四轮驱动纯电动汽车底盘系统智能动态协调控制机制与能量优化管理

The electric vehicle has became the research hot point for its energy saving, environmental friendly and high controllability. Compared with the conventional vehicle, there are more electronic control unit in four-wheel driven electric vehicle , which would lead to potential conflict. Focus on the intelligent dynamic coordination control and energy optimization management of chassis system, the intelligent coordination control scheme is constructed by multi-Agent based hierarchical module with open architecture and upward compatibly. The research contents of this project can be divided into 6 parts. To begin with, the model sets about the chassis control system of four wheel independent driven pure electric vehicle, which have several uncertainties such as the indeterminacy of entire vehicle mass and tire cornering stiffness, is built. Then, the dynamic coordination control framework about the chassis control system based on multi-Agent is constructed. In order to eliminate the influence of uncertainties, the method of multi-state-parameter estimation and corresponding control is also studied. As the energy conservation is more significance to pure electric vehicle, the energy management system about chassis control system, which is formed in multi-Agent control framework to realize the global energy optimization, is developed. To obtain the best control performance and carry out the pre-research of international standard architecture for intelligent dynamic coordination control, which will possibility appear in the future, the integrated dynamic coordination control standard about the whole chassis control system involving the dynamic control and energy management is established. Finally, with the purpose of verifying the proposed control system, a test platform of multi-Agent based intelligent coordination control for the four wheel independent driven pure electric vehicle chassis system, incorporating the hardware and software, is set up. The suggested multi-Agent based vehicle coordination control architecture is strongly capable of modular expansion, which enable the interconnection between the chassis control system and various vehicle intelligent control algorithm.

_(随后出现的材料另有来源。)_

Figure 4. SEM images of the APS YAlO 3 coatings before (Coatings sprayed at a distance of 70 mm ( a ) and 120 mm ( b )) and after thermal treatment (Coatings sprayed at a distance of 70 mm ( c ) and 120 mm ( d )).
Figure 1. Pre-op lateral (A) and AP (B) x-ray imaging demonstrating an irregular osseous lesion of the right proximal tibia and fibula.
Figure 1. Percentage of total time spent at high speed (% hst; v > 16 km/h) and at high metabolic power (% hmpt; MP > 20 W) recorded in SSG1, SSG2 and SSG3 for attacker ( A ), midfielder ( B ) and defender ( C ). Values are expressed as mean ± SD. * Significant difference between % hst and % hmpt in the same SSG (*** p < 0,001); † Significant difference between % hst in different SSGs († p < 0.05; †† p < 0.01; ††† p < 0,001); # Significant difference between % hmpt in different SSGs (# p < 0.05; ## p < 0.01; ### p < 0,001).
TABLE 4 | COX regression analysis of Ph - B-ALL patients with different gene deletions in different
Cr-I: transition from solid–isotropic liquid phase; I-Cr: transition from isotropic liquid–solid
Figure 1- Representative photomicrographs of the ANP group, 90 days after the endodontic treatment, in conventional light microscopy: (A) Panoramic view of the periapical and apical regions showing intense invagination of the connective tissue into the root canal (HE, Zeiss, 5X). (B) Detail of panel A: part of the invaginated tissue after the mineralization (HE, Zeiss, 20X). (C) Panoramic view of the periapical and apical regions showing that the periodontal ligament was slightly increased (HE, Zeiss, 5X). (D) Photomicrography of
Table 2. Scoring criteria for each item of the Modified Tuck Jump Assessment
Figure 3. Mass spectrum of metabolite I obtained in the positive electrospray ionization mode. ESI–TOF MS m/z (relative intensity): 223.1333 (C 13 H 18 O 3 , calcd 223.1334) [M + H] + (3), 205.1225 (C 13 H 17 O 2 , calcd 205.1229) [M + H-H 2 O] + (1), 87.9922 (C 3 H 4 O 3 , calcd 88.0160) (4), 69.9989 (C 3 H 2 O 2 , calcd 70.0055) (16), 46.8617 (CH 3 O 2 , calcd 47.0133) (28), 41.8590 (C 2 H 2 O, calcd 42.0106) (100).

电动汽车因具有节能、环保、可控性高的优势，已成为汽车领域研究的热点。与传统汽车相比，四轮驱动电动汽车底盘控制系统拥有更多的电控单元，子控制系统之间容易产生冲突。因此，本申请将四轮驱动纯电动汽车底盘智能协调控制和能量优化管理作为研究方向。构造具有多种不确定性特征的底盘系统模型集；搭建基于多Agent的底盘智能动态协调控制架构；研究底盘系统多状态参数估计及控制方法；设计基于多Agent的电动汽车底盘全局能量最优协调控制系统；建立底盘系统和能量管理系统的控制标准体系，为未来可能出现的智能动态协调控制的国际标准架构进行预研；搭建基于多Agent的底盘系统智能协调控制平台，包括硬件系统平台和控制软件环境。由于基于多Agent的车辆协调控制架构具有较强的模块化扩展能力，可使四轮驱动电动汽车底盘控制系统与各种车辆智能控制实现对接，为后续的车辆无人化、智能化研究打下基础。

本项目以四轮独立驱动电动汽车为研究对象，建立了基于多智能体的电动底盘智能协调控制架构，设计了整车协调决策机制，解决了多控制主体之间的功能冲突和干涉问题，同时增强了系统的可扩展性。为了保证Agent个体之间实时有效地交互，在充分考虑外部噪声和系统时滞的基础上，建立了表征时变行驶工况的车辆交互多模型集，完成了车辆参数与状态估计方法的设计。将整体的估计精度提高了10%，抑制了CAN网络时滞以及外部环境噪声对估计性能的影响。针对复杂混合工况下，Agent个体之间存在的控制目标冲突耦合问题，设计了智能底盘协调机制。提出了层次化鲁棒T-S模糊协调控制策略，改善了汽车横向稳定性和轨迹跟踪性能，将横摆角速度的跟踪精度提高了18%。同时通过直接横摆力矩控制调节轮胎纵向力，最大限度提高了车辆抗侧倾能力。高效底盘控制实现的前提是能量系统为各执行机构提供必要的能量。在所建立的多Agent能量管理系统的技术框架下，研究了复合储能系统能量管理策略，提出了多轮毂电机能量流优化动力分配控制方法，将电池寿命提高44%，同时节约了6.6%的电驱动系统能量消耗。形成了经济性、制动安全性和操纵稳定性多目标协同的底盘优化控制技术，有效解决了四轮驱动电动汽车能量管理的多源优化与系统协调问题。联合奇瑞新能源公司，基于M1AEV车型开发了四轮独立驱动电动汽车实验测试平台，完成了从PD18轮毂电机、高低压电气架构到整车的硬件集成。重构了整车的CAN网络架构和信号语义，实现了Agent节点之间的交互与通讯。根据汽车控制系统的V流程开发模式，设计基于多Agent系统的整车控制软件架构，完成了控制软件的建模评估和集成测试。实验表明，整车的动力性、经济型和安全性得到了显著的提升。在完成原有计划的基础上，结合当前国际最新的研究发展动向，拓展了部分内容，展开更深入的基础理论和应用基础研究。